• PASSAGE:
In their research, the group at MITSloan examined the dimensions of business innovation. They discovered four key dimensions under which the other eight can be derived. These are offerings, customers, processes, and presence.

The 12 Dimensions:

Offerings

Offerings are what the company can provide the customer with. To innovate in this way, they must be giving a customer something new and valued.

Platform

A platform is taking the common elements of the product and using them in a range of derivative inventions. Platform innovation allows you to create a series or range of products along the same line. This is cheaper than creating each product individually. It also creates greater value for customers looking for something similar, or more of the same thing.

Solutions

Customers often have problems. That is why they come to you, for solutions. Solution innovation takes a customer problem and uses an integration of products, advice, information, and service, to provide a solution. For example, Roubler uses a combination of product and services in its app. This enables companies to hire a workforce, while having all aspects of their training and payroll integrated in one app.

Customers

To innovate for customers, a company would have to discover a customer’s unmet wants or needs. Additionally, businesses could innovate by finding new customer bases.

Customer Experience

Innovating customer experience first considers every way the customer interacts with the business. How are they first met? What do they see, hear, feel? Health care provider Kaiser Permanente used IDEO, a global design firm, to help redesign their customer areas for more comfort and ease of use. Customer experience innovation changes the points at which customer and business interact to be more attractive to the customer.

Value Capture

Value capturing is about how a company makes profit off the value it creates. If a customer has had a good experience, or has received a service, how can you recapture that value? Innovating here requires new ways of pricing and additional options for revenue.

Processes

Processes are the way a company organises procedures and best practices. In order to innovate processes, a company might redesign or reallocate the way they are done. This could help improve speed or efficiency.

• WORK REQUEST 1:
Revise the passage on the dimensions of business innovation, starting at "In their research, the" and ending at "the same thing.", and replace "derivative" with "related".
• WORK REQUEST 2:
Pick up the passage on the dimensions of business innovation after its last sentence and continue it.
The listing that comes after the passage on the dimensions of business innovation has no role in this work.

• EXERCISE DATA:
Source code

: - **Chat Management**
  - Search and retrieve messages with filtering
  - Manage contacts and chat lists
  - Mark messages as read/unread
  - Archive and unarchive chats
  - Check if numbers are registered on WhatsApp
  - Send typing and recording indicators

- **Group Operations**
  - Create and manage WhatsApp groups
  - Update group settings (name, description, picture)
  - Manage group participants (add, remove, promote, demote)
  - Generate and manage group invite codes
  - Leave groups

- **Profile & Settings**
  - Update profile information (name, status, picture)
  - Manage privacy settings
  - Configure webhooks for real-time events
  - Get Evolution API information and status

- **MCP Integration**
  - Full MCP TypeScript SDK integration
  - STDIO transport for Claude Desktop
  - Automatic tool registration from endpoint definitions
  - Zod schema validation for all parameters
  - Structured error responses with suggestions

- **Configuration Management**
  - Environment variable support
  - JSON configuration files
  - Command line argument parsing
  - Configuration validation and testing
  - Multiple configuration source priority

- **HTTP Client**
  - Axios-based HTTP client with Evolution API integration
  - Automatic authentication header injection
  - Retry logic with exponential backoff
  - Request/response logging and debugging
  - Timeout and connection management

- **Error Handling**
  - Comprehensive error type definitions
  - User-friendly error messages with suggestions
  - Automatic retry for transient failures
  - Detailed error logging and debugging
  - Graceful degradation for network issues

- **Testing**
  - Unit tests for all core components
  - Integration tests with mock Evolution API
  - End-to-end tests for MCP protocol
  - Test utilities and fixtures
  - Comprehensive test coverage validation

• EXERCISE ANSWER 1:
In their research, the group at MITSloan examined the dimensions of business innovation. They discovered four key dimensions under which the other eight can be derived. These are offerings, customers, processes, and presence.

The 12 Dimensions:

Offerings

Offerings are what the company can provide the customer with. To innovate in this way, they must be giving a customer something new and valued.

Platform

A platform is taking the common elements of the product and using them in a range of related inventions. Platform innovation allows you to create a series or range of products along the same line. This is cheaper than creating each product individually. It also creates greater value for customers looking for something similar, or more of the same thing.

• EXERCISE ANSWER 2:
Organisation

Organisational dimensions examine how a company is organised. Reallocating roles and responsibilities could increase a company’s organisational innovation. Changing goals and rewards could also allow the space for change and growth.

Supply Chain

A supply chain is how a product, service, or information moves from the source all the way to customer or intended recipient. Hence, innovating a supply chain could mean increasing teamwork between each link or person in the chain. It could also mean streamlining areas for faster delivery of a product.

Presence

A product’s presence is where and how a product is available on the market. Where can a product be found? What kind of channel is used to make it available? Presence in new places, or creating novel ways to showcase a product’s existing presence can help innovate in this area.

Networking

Customers are connected to products, and to the company, by a network. CEMEX, a Mexican Industrial company, provided ready-to-pour concrete to customers. By installing GPS systems and a satellite communication system in their trucks, they were able to provide a delivery window of 20 minutes for their product. This was down from 3 hours, and solved the issue of customers cancelling due to the unpredictability of construction. Improving the networks that connects your company to customers can result in happier customers and a better end result.

Brand

The trademark or a singular idea attached to a brand can create a lasting impact on customers. The airline “easyJet” stems from easyGroup. The promise of ease of use has been licensed out to others such as easyCar, easyInternetcafé, easyMoney, easyCinema, easyHotel and easyWatch. This simple innovation makes clear to the customers what your aim is and what your service provides.

 

By looking at how your company innovates along these twelve dimensions, you can identify places for growth and change. You can also use this “innovation radar” to see how your company compares to competitors, allowing you to make changes that differentiate you from the crowd.